# Provided information
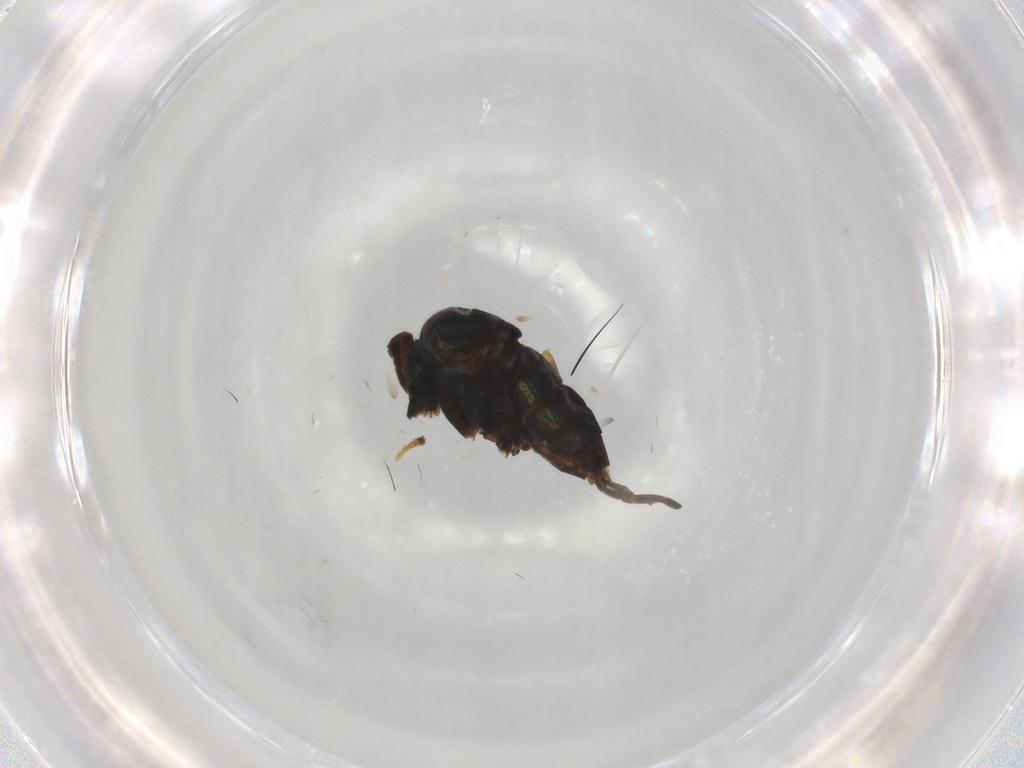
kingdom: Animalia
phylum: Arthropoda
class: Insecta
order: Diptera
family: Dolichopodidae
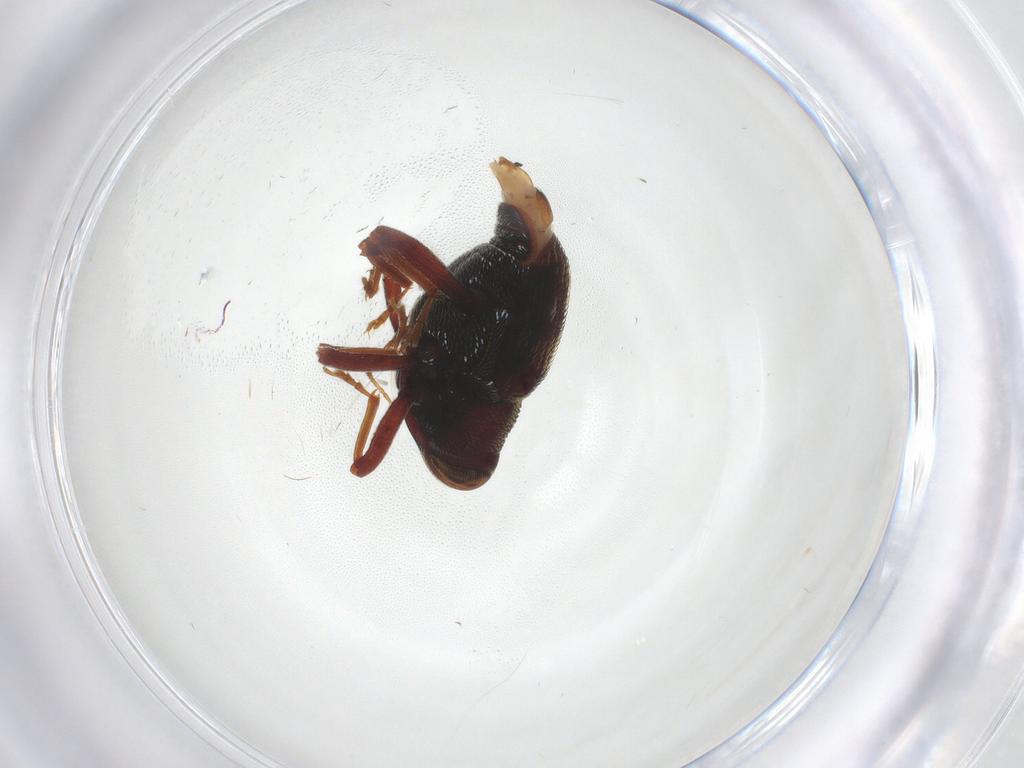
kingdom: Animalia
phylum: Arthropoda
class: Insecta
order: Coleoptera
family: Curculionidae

# Exercise directions
Reproduce every text line of the listing above word for word, and leave out the pictures.

# Answer for this exercise
kingdom: Animalia
phylum: Arthropoda
class: Insecta
order: Diptera
family: Dolichopodidae
kingdom: Animalia
phylum: Arthropoda
class: Insecta
order: Coleoptera
family: Curculionidae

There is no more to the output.